After learning of the latest information on the pending Virginia Consumer Data Protection Act, one of my clients exclaimed “If every state comes up with their own rules, this is going to be a nightmare.” Yup, but in the long run, privacy laws are converging.
There are a lot of pending or recently enacted privacy laws throughout the world. If you look at the requirements from a high level, they are all moving toward an intersection of three foundational sources: GDPR, CCPA/CPRA, and some regional specifics.
As with my client, a US-based company that provides product multi-nationally, the emergence of GDPR was a shock requiring a change in business practices for many organizations. CCPA and LGPD just added some more changes to the company’s practices.
I could go on about the need for a US Federal Data Protection Law, but I am an optimistic realist; meaning I’d like one too, but do not see it happening very soon. So once again, the states will step in. We must continue to prepare for a hodgepodge of laws.
Clearly, my client thinks the world is providing lemons as new privacy regulations are brought forward, especially at a US state level. However, with requirements converging globally, a business can prepare for these changes in ways that minimize the impact of these new regulations on their business.

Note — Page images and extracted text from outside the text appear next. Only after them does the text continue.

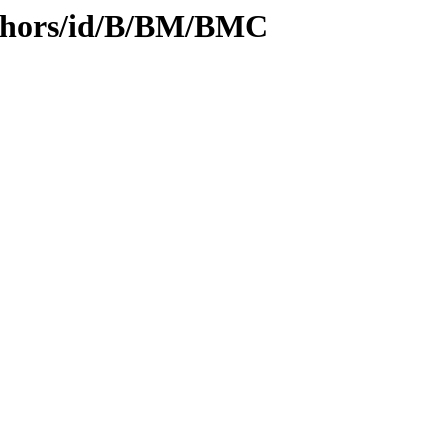
uthors/id/B/BM/BMC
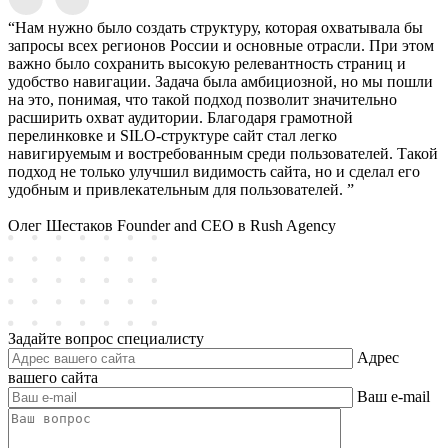
“Нам нужно было создать структуру, которая охватывала бы
запросы всех регионов России и основные отрасли. При этом
важно было сохранить высокую релевантность страниц и
удобство навигации. Задача была амбициозной, но мы пошли
на это, понимая, что такой подход позволит значительно
расширить охват аудитории. Благодаря грамотной
перелинковке и SILO-структуре сайт стал легко
навигируемым и востребованным среди пользователей. Такой
подход не только улучшил видимость сайта, но и сделал его
удобным и привлекательным для пользователей. ”
Олег Шестаков
Founder and CEO в Rush Agency
Задайте вопрос специалисту
Адрес
вашего сайта
Ваш e-mail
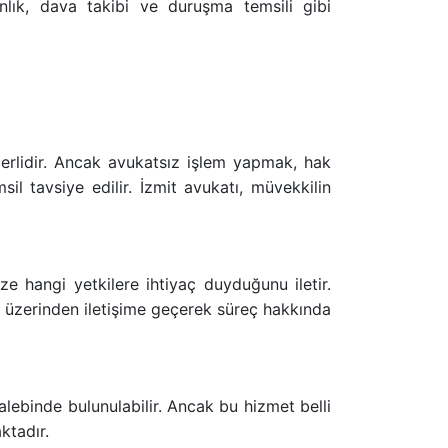
lık, dava takibi ve duruşma temsili gibi
çerlidir. Ancak avukatsız işlem yapmak, hak
l tavsiye edilir. İzmit avukatı, müvekkilin
e hangi yetkilere ihtiyaç duyduğunu iletir.
sı üzerinden iletişime geçerek süreç hakkında
alebinde bulunulabilir. Ancak bu hizmet belli
ktadır.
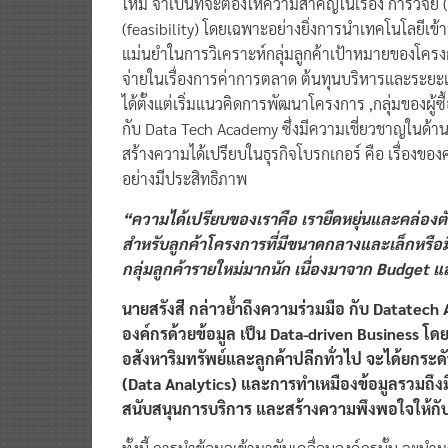
ใหม่ จำเป็นที่จะต้องให้ความสำคัญในเรื่อง การวิจ
(feasibility) โดยเฉพาะอย่างยิ่งการนำเทคโนโลยีเข้า
แม่นยำในการวิเคราะห์กลุ่มลูกค้าเป้าหมายของโครงก
จ่ายในเรื่องการค่าการตลาด ต้นทุนบริหารและระยะเ
ได้ตั้งแต่เริ่มแนวคิดการพัฒนาโครงการ ,กลุ่มของผู้ซื
กับ Data Tech Academy ซึ่งมีความเชี่ยวชาญในด้า
สร้างความได้เปรียบในธุรกิจโบรกเกอร์ คือ เรื่องของ
อย่างมีประสิทธิภาพ
“
ความได้เปรียบของ
เรา
คือ
เ
รายืดหยุ่นและคล่องต
สำหรับลูกค้า
โครงการที่มีขนาด
กลางและ
เล็กหรื
กลุ่มลูกค้า
รายใหม่มากนัก
เนื่อง
มาจาก
Bud
get
แ
นายสรังสี กล่าว
ย
ถึงค
วาม
ร่วมมือ กับ
Datatech
องค์กรด้วยข้อมูล
เป็น
Data-driven Business
โดยท
อ
สังหาริมทรัพย์และลูกค้าปลีกทั่วไป จะได้ยกระด
(
Data Analytics)
และการทำเหมืองข้อมูลรวมถึงม
สนับสนุนการบริการ และสร้างความพึงพอใจให้กับ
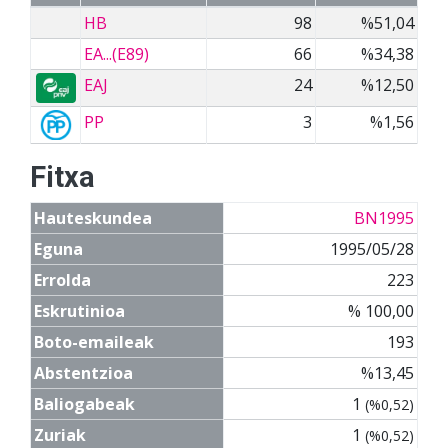
HB
98
%51,04
EA...(E89)
66
%34,38
EAJ
24
%12,50
PP
3
%1,56
Fitxa
Hauteskundea
BN1995
Eguna
1995/05/28
Errolda
223
Eskrutinioa
% 100,00
Boto-emaileak
193
Abstentzioa
%13,45
Baliogabeak
1
(%0,52)
Zuriak
1
(%0,52)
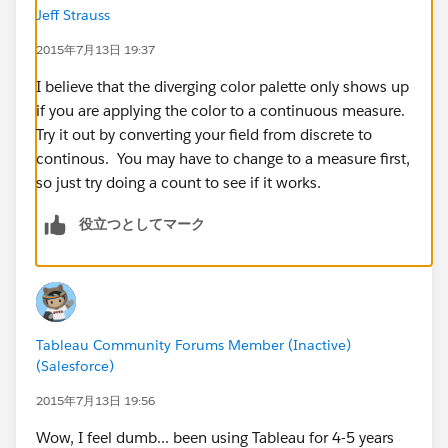
      <color>⌗3263AB</color>
Jeff Strauss
      <color>⌗48B8A2</color>
2015年7月13日 19:37
  </color-palette>
  <color-palette name="HDDS Sequential" type
I believe that the diverging color palette only shows up
      <color>⌗993C00</color>
if you are applying the color to a continuous measure.
      <color>⌗c24d00</color>
Try it out by converting your field from discrete to
      <color>⌗F96302</color>
continous. You may have to change to a measure first,
      <color>⌗FF8739</color>
so just try doing a count to see if it works.
      <color>⌗FFA163</color>
役立つとしてマーク
      <color>⌗FFD2B4</color>
  </color-palette>
  <color-palette name="HDDS Diverging" type=
      <color>⌗F96302</color>
      <color>⌗EAAF0F</color>
Tableau Community Forums Member (Inactive)
  </color-palette>
(Salesforce)
  </preferences>
</workbook>
2015年7月13日 19:56
Wow, I feel dumb... been using Tableau for 4-5 years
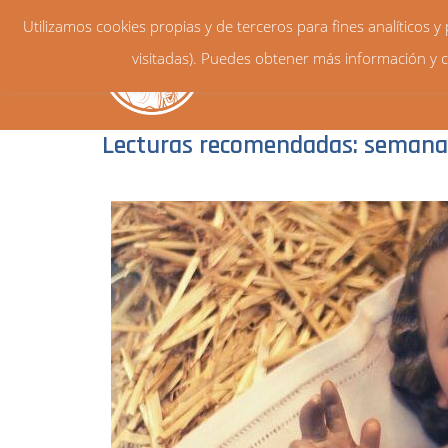
Utilizamos cookies propias y de terceros para fines analíticos 
visitadas). Puedes obtener más información y c
Lecturas recomendadas: semana 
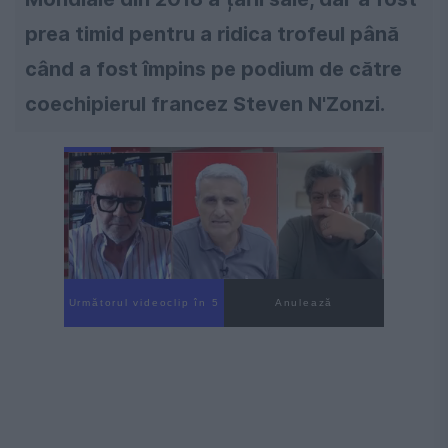
prea timid pentru a ridica trofeul până
când a fost împins pe podium de către
coechipierul francez Steven N'Zonzi.
Următorul videoclip în 4
Anulează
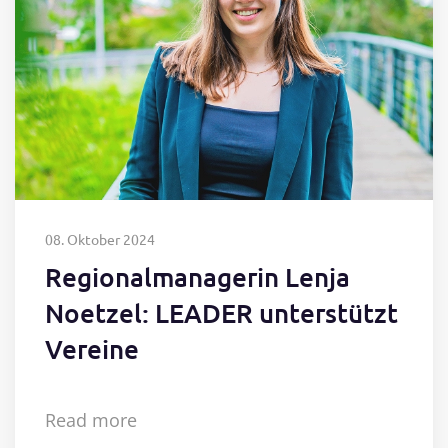
08. Oktober 2024
Regionalmanagerin Lenja
Noetzel: LEADER unterstützt
Vereine
Read more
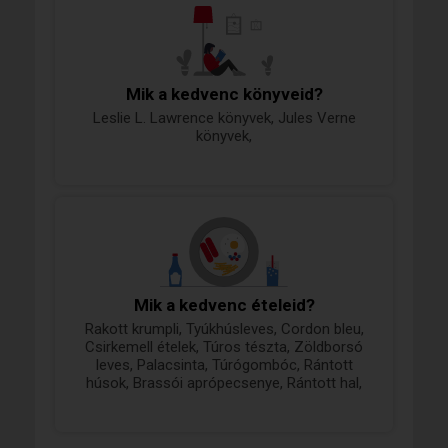
Mik a kedvenc könyveid?
Leslie L. Lawrence könyvek, Jules Verne
könyvek,
Mik a kedvenc ételeid?
Rakott krumpli, Tyúkhúsleves, Cordon bleu,
Csirkemell ételek, Túros tészta, Zöldborsó
leves, Palacsinta, Túrógombóc, Rántott
húsok, Brassói aprópecsenye, Rántott hal,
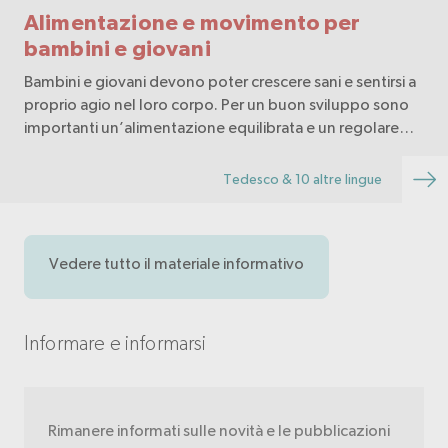
Alimentazione e movimento per
bambini e giovani
Bambini e giovani devono poter crescere sani e sentirsi a
proprio agio nel loro corpo. Per un buon sviluppo sono
importanti un’alimentazione equilibrata e un regolare
movimento.
Tedesco & 10 altre lingue
Vedere tutto il materiale informativo
Informare e informarsi
Rimanere informati sulle novità e le pubblicazioni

I do not expect the global convergence of requirements to happen very quickly, but it is an evolutionary step I am confident will happen. With this in mind, an organization can build or revise a privacy program around GDPR and CCPA/CPRA requirements. By focusing on requirements that are becoming more common—such as data subjects’ rights, data minimization, and data transfer protections to name a few—a privacy office will find itself ahead of the curve instead of reacting when the laws are enacted.